◆ **Problem statement**
Return the data below exactly, but only from the line containing "que provoque el" through the line containing "XV y llega hasta", with both of those lines included.

(Source data)
________________________

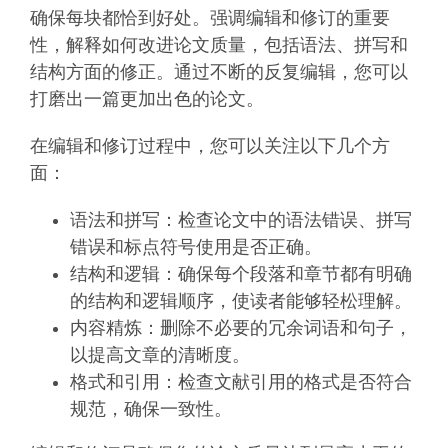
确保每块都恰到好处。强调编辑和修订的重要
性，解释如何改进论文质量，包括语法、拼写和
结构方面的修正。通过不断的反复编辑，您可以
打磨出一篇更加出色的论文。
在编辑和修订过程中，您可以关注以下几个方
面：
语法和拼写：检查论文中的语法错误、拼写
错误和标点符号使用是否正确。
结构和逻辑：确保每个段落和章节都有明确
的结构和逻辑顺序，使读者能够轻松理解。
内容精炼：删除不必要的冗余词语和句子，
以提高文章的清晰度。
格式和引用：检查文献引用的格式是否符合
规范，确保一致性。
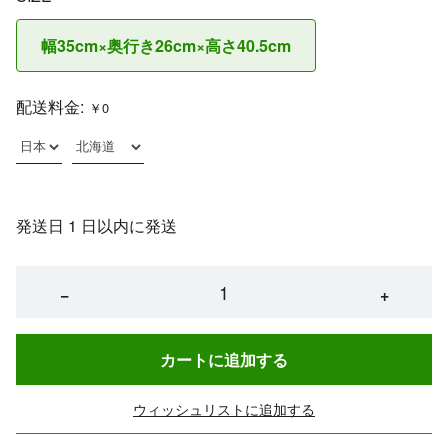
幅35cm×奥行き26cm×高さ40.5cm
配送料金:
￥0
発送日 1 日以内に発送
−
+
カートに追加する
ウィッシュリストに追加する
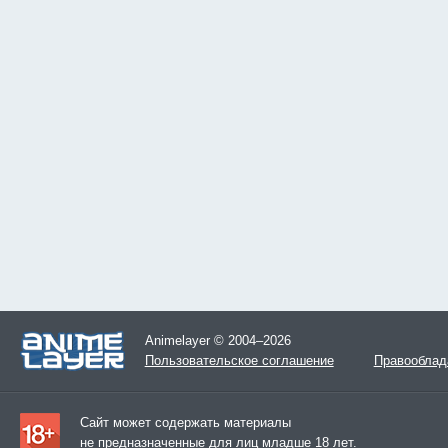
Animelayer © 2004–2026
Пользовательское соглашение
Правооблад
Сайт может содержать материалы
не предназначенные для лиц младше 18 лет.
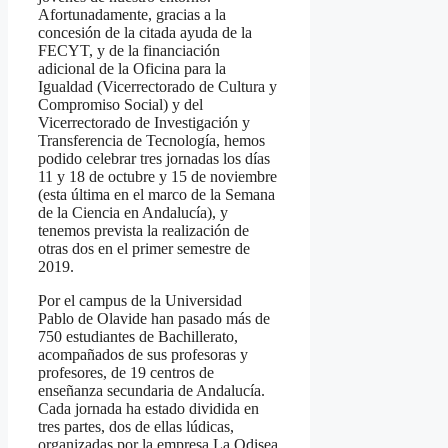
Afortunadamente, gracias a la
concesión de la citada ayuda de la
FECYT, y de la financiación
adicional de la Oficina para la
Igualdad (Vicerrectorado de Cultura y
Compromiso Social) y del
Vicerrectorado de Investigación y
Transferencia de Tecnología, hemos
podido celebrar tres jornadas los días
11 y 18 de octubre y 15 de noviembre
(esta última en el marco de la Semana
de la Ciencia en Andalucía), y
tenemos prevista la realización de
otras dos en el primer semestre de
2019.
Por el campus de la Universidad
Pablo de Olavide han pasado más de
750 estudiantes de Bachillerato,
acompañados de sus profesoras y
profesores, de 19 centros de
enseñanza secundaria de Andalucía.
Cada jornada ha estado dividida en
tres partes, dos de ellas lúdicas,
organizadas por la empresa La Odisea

________________________

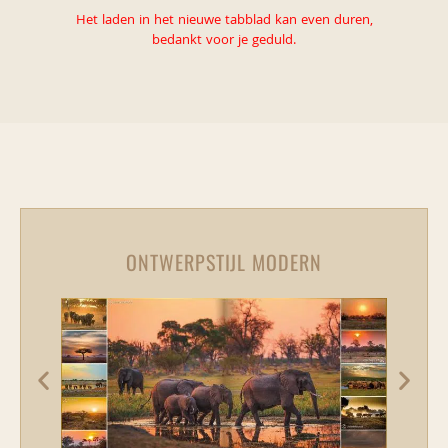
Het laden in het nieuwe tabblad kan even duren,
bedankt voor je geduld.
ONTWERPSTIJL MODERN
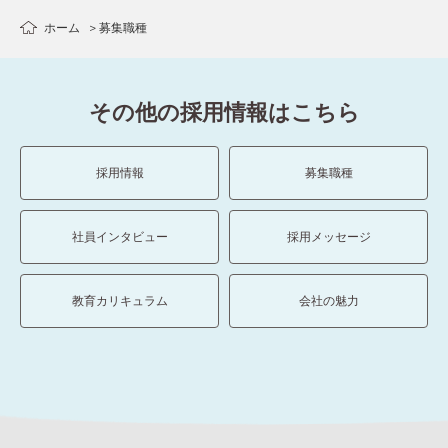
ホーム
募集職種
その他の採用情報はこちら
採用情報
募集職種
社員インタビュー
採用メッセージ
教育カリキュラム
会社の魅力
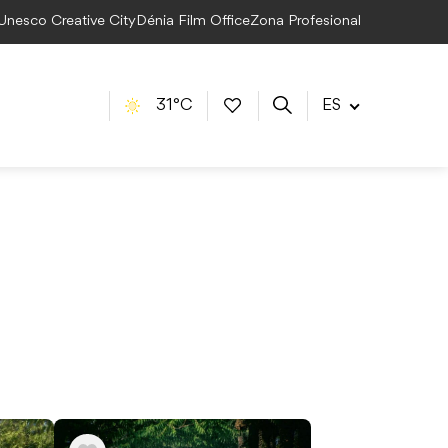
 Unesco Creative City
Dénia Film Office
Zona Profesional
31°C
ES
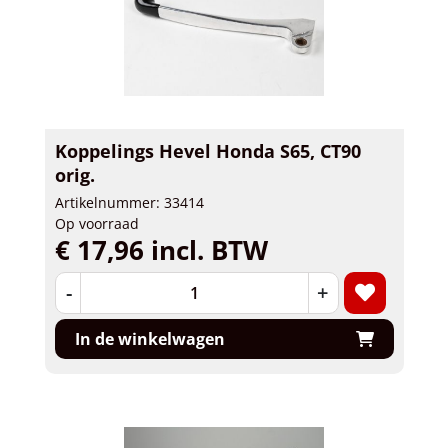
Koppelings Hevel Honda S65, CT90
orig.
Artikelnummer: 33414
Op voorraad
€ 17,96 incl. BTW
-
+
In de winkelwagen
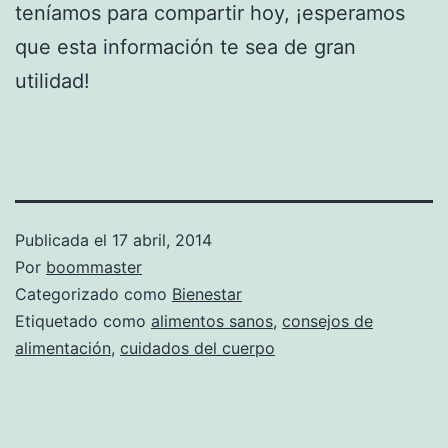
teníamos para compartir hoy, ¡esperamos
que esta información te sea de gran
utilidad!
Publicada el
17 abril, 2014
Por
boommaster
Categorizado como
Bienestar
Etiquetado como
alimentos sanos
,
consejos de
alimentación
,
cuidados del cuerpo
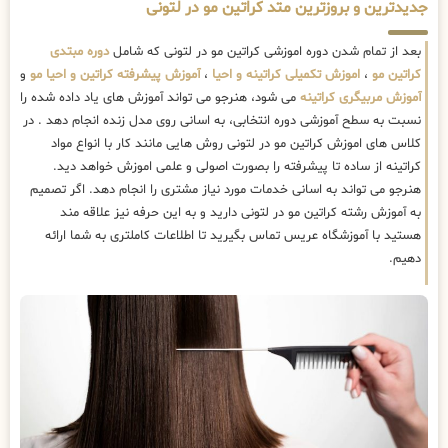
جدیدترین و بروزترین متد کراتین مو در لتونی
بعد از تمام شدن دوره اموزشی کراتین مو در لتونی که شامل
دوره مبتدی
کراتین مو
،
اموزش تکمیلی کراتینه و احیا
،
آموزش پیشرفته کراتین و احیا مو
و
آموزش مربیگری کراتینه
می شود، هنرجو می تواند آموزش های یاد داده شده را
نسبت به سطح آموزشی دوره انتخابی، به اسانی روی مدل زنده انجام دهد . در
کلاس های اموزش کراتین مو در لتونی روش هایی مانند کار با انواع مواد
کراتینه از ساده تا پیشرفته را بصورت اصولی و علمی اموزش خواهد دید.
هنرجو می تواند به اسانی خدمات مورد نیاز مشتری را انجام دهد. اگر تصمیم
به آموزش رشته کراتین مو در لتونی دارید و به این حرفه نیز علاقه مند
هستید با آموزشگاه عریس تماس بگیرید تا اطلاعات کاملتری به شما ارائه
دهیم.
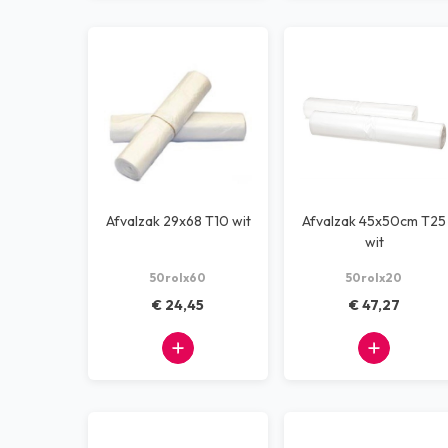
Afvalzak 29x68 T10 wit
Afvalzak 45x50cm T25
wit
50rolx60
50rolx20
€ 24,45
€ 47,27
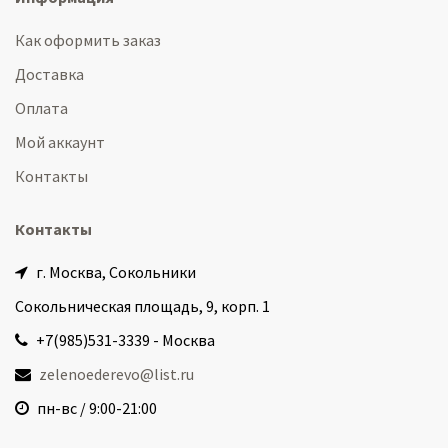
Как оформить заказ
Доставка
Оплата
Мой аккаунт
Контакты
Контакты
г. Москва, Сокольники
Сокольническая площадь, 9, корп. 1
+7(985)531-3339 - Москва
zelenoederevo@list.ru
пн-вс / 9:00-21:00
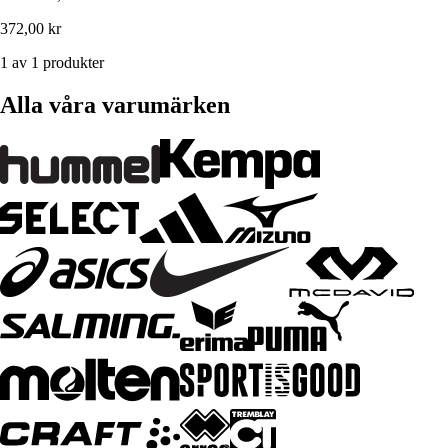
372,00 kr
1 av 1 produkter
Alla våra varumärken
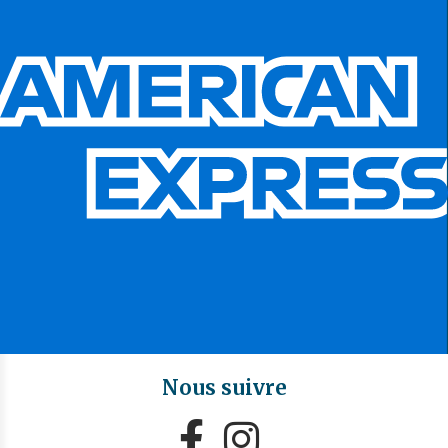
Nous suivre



________________________

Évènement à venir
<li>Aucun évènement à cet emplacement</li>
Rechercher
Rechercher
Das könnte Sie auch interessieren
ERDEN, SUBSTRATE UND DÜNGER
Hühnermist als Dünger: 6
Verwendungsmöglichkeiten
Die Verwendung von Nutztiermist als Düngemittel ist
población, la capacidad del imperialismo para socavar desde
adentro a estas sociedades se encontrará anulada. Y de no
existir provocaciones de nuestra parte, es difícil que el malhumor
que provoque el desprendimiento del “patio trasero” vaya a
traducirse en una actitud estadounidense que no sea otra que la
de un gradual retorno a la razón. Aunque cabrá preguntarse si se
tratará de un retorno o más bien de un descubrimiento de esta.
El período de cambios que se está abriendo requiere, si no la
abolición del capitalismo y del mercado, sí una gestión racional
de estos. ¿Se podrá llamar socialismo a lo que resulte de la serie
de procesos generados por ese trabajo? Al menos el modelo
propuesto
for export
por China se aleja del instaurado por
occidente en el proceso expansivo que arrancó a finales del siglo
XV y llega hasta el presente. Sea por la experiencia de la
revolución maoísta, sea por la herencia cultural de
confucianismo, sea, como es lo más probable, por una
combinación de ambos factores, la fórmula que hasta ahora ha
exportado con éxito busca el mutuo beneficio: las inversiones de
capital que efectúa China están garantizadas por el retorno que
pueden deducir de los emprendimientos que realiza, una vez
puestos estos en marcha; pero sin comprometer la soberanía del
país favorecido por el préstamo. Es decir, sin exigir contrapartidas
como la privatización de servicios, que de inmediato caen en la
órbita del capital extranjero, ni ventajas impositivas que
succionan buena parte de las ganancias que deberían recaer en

________________________

◆ **Response**
que provoque el desprendimiento del “patio trasero” vaya a
traducirse en una actitud estadounidense que no sea otra que la
de un gradual retorno a la razón. Aunque cabrá preguntarse si se
tratará de un retorno o más bien de un descubrimiento de esta.
El período de cambios que se está abriendo requiere, si no la
abolición del capitalismo y del mercado, sí una gestión racional
de estos. ¿Se podrá llamar socialismo a lo que resulte de la serie
de procesos generados por ese trabajo? Al menos el modelo
propuesto
for export
por China se aleja del instaurado por
occidente en el proceso expansivo que arrancó a finales del siglo
XV y llega hasta el presente. Sea por la experiencia de la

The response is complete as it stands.